***** DOCUMENT TEXT
# Old Rich passes 47,000 posts



## jcgriff2 (Sep 30, 2007)

Congratulations *Old Rich* on passing the 47k mark. :thumb:

John


----------



## Wrench97 (May 10, 2008)

Keep up the good work :thumb:


----------



## JMPC (Jan 15, 2011)

Congrats, great work!


----------



## WereBo (Apr 5, 2008)

Great work Rich, hearty congratulations


----------



## Corday (Mar 3, 2010)

Rich, another milestone reached.


----------



## joeten (Dec 4, 2008)

Well done Rich, congratulations.


----------



## Masterchiefxx17 (Feb 27, 2010)

Excellent! Well done!


----------



## SpywareDr (Jun 15, 2013)

Awesome! Congrats! :smile:


----------



## oscer1 (Jan 27, 2010)

Congratulations


----------



## Old Rich (May 31, 2007)

Thanks guys . . Amazing how the posts mount up when you must keep the hind leg elevated as much as possible


----------



## WereBo (Apr 5, 2008)
**********
***** EXTRACTED DATA
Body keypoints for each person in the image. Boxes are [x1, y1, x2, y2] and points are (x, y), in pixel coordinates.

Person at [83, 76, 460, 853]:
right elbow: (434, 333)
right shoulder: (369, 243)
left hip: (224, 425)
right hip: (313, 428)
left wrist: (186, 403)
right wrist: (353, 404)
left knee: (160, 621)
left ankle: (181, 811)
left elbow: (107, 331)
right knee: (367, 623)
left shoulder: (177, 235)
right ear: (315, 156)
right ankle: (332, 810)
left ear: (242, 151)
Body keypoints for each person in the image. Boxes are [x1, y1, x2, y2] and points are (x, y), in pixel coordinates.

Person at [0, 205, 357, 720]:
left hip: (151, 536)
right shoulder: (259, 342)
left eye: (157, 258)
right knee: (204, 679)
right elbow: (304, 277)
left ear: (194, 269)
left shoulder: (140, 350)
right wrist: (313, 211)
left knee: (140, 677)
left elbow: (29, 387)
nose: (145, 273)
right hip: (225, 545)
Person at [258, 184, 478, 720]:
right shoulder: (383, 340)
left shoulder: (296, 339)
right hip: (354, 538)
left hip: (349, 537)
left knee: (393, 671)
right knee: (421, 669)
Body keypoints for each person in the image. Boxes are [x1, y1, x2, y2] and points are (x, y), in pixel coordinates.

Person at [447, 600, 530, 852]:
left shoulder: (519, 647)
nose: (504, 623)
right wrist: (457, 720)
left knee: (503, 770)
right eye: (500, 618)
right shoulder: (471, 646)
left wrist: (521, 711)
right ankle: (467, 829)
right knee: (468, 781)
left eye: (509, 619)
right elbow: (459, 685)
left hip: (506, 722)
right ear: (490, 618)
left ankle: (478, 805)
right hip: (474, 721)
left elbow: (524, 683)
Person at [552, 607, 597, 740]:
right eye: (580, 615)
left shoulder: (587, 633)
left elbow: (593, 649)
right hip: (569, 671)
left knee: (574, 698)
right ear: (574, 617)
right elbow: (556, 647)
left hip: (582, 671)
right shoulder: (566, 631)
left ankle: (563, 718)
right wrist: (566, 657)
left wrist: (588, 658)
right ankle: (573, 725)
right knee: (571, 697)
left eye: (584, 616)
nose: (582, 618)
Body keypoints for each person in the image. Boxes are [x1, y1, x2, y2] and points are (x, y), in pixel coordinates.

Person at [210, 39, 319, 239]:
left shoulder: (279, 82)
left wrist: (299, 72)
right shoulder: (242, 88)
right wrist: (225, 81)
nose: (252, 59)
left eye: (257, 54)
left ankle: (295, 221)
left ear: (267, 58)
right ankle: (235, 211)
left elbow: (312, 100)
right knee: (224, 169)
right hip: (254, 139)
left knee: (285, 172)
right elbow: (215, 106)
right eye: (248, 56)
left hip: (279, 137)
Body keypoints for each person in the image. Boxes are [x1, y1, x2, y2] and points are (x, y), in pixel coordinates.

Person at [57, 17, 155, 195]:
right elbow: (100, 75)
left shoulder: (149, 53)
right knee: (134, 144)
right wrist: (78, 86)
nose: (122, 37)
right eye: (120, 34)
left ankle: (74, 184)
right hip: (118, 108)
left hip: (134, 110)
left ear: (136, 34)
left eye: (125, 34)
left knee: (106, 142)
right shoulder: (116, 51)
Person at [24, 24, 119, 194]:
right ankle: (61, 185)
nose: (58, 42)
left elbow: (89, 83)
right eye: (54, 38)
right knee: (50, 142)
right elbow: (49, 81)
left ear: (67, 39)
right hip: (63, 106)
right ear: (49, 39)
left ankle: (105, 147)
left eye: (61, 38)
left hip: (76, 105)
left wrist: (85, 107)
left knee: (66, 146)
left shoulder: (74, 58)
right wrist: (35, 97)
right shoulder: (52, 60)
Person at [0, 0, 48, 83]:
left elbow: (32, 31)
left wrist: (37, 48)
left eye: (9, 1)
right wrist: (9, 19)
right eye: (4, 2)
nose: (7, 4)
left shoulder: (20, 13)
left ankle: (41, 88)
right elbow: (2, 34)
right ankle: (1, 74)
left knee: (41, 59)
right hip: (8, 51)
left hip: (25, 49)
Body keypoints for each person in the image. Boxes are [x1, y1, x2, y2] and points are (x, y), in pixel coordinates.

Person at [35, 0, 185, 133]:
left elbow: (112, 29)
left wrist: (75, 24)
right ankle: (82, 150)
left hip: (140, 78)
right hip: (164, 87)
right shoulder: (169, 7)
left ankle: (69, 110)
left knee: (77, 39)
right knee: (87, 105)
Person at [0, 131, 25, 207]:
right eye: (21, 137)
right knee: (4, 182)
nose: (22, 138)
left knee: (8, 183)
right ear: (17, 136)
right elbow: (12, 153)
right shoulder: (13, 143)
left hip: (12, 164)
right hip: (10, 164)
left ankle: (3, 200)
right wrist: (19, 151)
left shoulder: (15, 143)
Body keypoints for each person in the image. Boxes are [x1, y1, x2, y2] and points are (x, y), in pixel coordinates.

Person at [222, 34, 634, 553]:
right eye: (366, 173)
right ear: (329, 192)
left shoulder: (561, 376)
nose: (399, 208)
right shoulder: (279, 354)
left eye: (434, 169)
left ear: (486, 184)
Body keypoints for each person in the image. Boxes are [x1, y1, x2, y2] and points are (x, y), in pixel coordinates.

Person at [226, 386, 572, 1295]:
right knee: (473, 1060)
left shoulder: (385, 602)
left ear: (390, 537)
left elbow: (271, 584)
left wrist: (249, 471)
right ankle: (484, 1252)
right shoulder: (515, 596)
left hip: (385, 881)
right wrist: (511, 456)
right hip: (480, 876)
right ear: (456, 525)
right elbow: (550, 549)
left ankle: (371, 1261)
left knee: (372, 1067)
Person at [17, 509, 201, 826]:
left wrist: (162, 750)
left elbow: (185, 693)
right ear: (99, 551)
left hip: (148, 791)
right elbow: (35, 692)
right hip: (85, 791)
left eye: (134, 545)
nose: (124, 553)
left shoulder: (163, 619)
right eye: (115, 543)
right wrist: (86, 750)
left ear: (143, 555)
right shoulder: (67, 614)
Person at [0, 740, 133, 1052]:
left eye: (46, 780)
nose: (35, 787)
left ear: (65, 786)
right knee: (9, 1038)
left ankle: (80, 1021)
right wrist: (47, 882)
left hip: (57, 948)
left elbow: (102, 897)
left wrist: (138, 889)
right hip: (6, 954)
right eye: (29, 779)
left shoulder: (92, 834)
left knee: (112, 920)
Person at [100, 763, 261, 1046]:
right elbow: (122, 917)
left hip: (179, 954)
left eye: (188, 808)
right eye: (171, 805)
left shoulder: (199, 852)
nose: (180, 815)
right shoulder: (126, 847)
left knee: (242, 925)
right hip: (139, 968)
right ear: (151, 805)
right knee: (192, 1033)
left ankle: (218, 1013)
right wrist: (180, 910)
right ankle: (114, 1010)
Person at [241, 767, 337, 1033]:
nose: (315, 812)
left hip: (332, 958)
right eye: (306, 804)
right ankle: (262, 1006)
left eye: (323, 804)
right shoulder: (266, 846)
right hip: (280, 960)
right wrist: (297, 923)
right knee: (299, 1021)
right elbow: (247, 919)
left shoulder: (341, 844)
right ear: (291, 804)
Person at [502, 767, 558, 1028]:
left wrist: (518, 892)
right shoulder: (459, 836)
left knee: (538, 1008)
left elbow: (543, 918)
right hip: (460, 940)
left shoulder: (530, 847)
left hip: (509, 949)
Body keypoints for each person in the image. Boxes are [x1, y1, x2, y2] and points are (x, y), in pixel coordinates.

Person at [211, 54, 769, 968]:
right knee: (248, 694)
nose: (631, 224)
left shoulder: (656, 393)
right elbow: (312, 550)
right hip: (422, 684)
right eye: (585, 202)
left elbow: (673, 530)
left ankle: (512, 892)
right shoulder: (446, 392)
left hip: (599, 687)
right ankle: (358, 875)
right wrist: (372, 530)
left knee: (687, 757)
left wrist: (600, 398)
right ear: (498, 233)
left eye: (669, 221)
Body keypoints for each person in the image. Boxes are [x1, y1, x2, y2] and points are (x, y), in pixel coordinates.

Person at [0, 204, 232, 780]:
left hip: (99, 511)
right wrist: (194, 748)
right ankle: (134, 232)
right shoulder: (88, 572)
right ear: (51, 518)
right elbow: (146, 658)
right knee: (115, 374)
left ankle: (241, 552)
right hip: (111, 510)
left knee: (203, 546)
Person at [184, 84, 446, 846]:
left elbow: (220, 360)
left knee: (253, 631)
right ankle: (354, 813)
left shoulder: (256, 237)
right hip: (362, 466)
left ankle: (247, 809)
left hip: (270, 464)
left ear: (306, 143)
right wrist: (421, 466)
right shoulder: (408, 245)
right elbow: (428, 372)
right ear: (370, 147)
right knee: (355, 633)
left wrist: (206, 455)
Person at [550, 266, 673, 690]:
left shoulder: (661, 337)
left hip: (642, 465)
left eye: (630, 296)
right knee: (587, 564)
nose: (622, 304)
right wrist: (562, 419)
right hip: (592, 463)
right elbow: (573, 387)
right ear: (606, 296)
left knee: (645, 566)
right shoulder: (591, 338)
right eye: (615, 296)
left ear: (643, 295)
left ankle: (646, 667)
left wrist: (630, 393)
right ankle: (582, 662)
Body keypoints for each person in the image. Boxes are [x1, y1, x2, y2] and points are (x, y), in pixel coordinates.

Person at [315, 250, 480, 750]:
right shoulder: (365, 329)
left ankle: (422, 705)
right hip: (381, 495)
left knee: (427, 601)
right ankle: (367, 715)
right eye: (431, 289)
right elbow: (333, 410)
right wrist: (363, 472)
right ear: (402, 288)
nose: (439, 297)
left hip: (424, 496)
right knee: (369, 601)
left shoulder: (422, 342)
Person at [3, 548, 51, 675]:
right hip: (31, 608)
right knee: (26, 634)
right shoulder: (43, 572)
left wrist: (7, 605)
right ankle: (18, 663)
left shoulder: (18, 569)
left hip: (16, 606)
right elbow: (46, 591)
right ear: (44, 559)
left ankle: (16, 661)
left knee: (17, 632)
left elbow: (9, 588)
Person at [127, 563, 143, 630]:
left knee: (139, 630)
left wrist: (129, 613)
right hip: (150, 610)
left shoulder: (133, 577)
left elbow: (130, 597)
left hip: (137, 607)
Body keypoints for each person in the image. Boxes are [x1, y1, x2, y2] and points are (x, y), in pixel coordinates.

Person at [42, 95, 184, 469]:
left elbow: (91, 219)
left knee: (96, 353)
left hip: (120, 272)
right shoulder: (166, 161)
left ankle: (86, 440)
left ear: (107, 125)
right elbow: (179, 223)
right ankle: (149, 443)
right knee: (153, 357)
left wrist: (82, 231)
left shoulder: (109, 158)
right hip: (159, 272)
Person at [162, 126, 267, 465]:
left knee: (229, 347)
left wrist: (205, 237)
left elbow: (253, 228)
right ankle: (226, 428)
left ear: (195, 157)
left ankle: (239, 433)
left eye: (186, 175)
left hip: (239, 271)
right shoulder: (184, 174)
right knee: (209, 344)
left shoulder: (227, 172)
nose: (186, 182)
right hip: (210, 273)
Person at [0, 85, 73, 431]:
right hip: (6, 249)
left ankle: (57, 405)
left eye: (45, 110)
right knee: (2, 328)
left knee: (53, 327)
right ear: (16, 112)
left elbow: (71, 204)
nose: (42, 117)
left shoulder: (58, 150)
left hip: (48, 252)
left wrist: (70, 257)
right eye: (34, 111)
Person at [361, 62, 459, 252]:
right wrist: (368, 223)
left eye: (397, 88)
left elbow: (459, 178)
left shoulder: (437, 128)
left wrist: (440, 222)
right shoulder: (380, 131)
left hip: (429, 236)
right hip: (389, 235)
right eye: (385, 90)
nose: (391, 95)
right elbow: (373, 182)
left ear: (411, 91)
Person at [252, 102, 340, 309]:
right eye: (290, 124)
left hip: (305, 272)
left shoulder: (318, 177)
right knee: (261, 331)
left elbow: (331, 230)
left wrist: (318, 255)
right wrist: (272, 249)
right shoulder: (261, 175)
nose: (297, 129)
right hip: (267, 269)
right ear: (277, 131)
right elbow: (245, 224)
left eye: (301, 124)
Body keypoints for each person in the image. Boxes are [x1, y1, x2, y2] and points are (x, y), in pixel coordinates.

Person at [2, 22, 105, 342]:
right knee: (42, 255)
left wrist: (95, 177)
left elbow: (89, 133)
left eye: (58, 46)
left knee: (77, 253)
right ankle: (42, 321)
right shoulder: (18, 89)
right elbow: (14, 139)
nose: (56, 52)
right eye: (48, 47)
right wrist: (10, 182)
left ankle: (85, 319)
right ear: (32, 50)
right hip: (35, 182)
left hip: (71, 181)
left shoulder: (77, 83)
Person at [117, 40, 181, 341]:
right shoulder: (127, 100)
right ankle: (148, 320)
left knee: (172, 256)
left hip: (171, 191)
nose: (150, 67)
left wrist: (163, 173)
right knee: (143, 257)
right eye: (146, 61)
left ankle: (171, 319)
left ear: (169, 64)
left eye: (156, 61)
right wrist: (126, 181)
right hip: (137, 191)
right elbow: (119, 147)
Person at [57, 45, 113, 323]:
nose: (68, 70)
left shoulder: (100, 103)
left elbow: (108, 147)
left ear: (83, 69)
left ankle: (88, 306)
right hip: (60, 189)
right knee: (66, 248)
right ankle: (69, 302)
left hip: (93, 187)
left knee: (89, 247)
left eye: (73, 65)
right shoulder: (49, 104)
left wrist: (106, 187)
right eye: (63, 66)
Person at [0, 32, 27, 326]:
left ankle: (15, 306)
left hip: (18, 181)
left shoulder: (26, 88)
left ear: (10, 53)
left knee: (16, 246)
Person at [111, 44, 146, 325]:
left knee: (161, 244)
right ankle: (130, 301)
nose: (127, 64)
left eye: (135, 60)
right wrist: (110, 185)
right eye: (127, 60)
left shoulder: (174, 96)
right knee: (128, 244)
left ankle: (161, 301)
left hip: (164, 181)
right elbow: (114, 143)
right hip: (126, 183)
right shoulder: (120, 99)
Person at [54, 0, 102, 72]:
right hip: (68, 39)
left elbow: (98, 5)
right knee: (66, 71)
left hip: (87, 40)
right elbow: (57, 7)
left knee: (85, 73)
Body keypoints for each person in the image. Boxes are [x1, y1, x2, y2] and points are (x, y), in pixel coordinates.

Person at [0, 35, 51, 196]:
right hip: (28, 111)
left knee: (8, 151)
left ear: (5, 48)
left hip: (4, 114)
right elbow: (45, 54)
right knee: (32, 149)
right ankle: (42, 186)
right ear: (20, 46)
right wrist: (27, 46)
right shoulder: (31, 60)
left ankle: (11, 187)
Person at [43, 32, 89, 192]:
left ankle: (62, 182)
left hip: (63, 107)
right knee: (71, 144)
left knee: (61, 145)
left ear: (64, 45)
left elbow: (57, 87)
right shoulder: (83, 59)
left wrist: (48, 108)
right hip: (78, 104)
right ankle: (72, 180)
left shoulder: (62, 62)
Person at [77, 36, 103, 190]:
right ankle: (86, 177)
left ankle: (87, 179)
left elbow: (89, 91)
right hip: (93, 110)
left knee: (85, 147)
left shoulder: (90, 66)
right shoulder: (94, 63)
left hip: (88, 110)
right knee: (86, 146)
**********
**ASSIGNMENT 1:** In the forum thread, how many posts has Old Rich passed?
**ASSIGNMENT 2:** Translate this sentence from the forum thread into Spanish: "Congratulations Old Rich on passing the 47k mark."
**ASSIGNMENT 3:** Carry on the forum thread from where it stops.
The records have no connection to the forum thread.

**RESPONSE BOX 1:** 47,000 posts.

**RESPONSE BOX 2:** Felicidades, Old Rich, por superar la marca de los 47k.

**RESPONSE BOX 3:**
That's why trees/hydrants are so useful.....









:grin:


----------



## Rich-M (May 2, 2007)

Way to go my namesake!


----------



## Deejay100six (Nov 24, 2007)

Nice work Rich. :thumb:


----------



## Glaswegian (Sep 16, 2005)

Awesome work Rich!!


----------



## jimscreechy (Jan 7, 2005)

If your posts were mined Bitcoins you'd be 'Rolling in it' Exceptional... especially given the quality of your posts.


----------



## Old Rich (May 31, 2007)

Thanks guys . .


----------



## Flight Sim Guy (Dec 19, 2011)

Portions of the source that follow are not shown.